━━━━━ GIVEN RECORDS

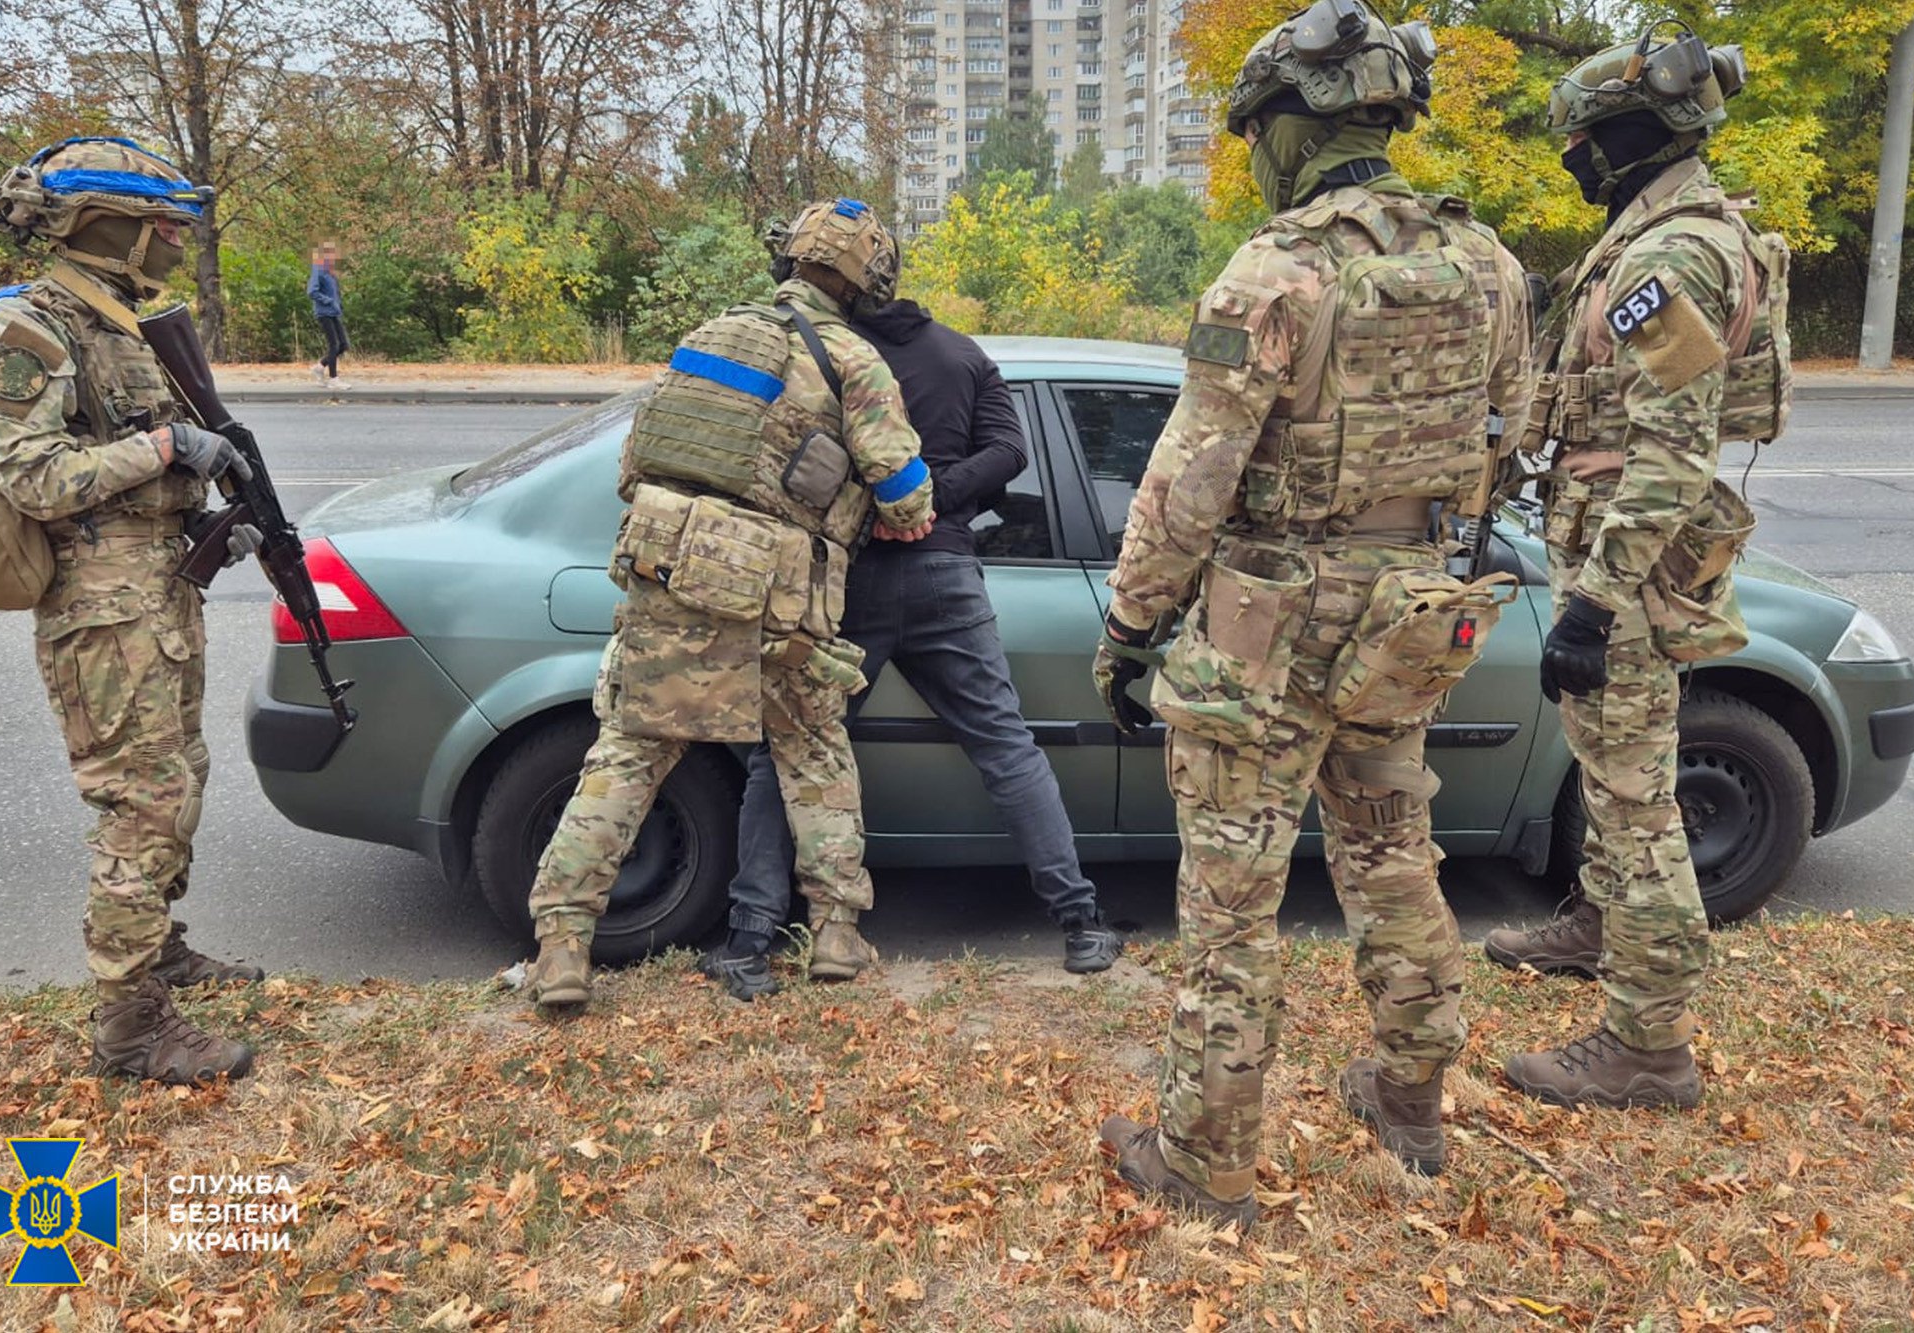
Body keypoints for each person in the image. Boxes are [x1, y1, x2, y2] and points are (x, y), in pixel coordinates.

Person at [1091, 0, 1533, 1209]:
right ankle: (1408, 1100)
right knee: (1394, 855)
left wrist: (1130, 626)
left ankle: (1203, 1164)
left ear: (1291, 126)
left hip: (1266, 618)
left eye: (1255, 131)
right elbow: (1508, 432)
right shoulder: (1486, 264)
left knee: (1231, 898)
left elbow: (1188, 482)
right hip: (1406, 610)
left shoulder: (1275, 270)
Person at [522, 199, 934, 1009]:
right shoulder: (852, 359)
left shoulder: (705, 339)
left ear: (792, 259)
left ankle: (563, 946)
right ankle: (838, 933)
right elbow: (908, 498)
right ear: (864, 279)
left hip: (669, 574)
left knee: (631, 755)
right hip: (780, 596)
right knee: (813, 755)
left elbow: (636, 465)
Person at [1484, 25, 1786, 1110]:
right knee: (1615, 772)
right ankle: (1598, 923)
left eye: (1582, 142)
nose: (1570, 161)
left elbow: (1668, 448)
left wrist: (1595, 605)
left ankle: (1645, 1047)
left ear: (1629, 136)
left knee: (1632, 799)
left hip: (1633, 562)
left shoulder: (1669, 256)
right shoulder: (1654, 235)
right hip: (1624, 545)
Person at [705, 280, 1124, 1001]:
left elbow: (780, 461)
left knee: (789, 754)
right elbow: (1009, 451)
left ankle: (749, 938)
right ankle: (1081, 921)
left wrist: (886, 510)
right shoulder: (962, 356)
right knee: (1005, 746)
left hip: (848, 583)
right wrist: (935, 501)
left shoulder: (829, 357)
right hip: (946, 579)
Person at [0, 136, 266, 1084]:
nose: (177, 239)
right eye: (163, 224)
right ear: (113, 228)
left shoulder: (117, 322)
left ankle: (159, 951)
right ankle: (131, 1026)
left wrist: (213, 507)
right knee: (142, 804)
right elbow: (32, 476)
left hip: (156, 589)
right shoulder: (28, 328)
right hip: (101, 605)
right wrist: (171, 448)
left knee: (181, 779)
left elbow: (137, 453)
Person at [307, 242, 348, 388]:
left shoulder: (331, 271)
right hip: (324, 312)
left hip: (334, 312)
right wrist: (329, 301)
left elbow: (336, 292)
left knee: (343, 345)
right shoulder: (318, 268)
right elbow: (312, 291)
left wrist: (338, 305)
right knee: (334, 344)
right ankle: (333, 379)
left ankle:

━━━━━━━━━━

Check every line above for the string "knee", and copy the ones that have it.

WRITTEN RESPONSE:
right knee: (1394, 855)
left knee: (1231, 898)
left knee: (631, 755)
right knee: (813, 755)
right knee: (1615, 772)
left knee: (1632, 799)
left knee: (789, 754)
right knee: (1005, 746)
right knee: (142, 804)
left knee: (181, 779)
left knee: (343, 345)
right knee: (334, 344)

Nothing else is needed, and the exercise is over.